Secondo il testo sugli additivi alimentari, quante sostanze sono ammesse nella categoria degli addensanti, emulsionanti e stabilizzanti?
━━━ TESTO DELL'ESERCIZIO ━━━
Sotto la nostra lente di ingrandimento finisce oggi una vasta categoria (sono ben 103 le sostanze ammesse in questa categoria di additivi!) di prodotti chimici che vengono usati come additivi addensanti, emulsionanti, e stabilizzanti. Sono i tipici additivi che riguardano le proprietà fisiche dell’alimento, cioè per fornire una determinata caratteristica di aspetto e consistenza. Sono ampiamente impiegati dall’industria alimentare per sopperire alla scarsa qualità e ridotte quantità di alcuni ingredienti fondamentali, per velocizzare e facilitare alcuni passaggi tecnologici e anche per evitare che le caratteristiche di aspetto e consistenza si modifichino e peggiorino durante la vita commerciale del prodotto. Infine queste categorie di additivi permettono di fabbricare nuovi prodotti così come pretende un marketing sempre più aggressivo che con furbizia non usa indicare gli additivi con la loro sigla (E + numero) ma con il nome della sostanza, mascherando così la loro vera natura.
━━━ DATI FORNITI ━━━
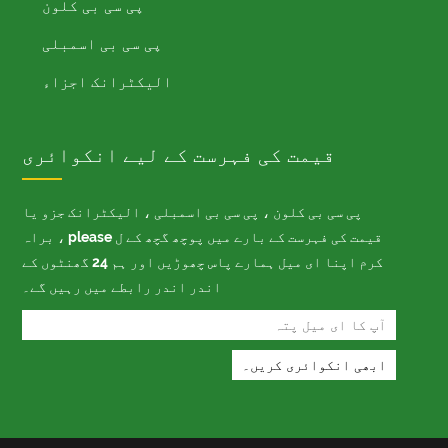
پی سی بی کلون
پی سی بی اسمبلی
الیکٹرانک اجزاء
قیمت کی فہرست کے لیے انکوائری
پی سی بی کلون ، پی سی بی اسمبلی ، الیکٹرانک جزو یا
قیمت کی فہرست کے بارے میں پوچھ گچھ کے ل please ، براہ
کرم اپنا ای میل ہمارے پاس چھوڑیں اور ہم 24 گھنٹوں کے
اندر اندر رابطے میں رہیں گے۔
━━━
» **RISPOSTA**
Sono ammesse 103 sostanze.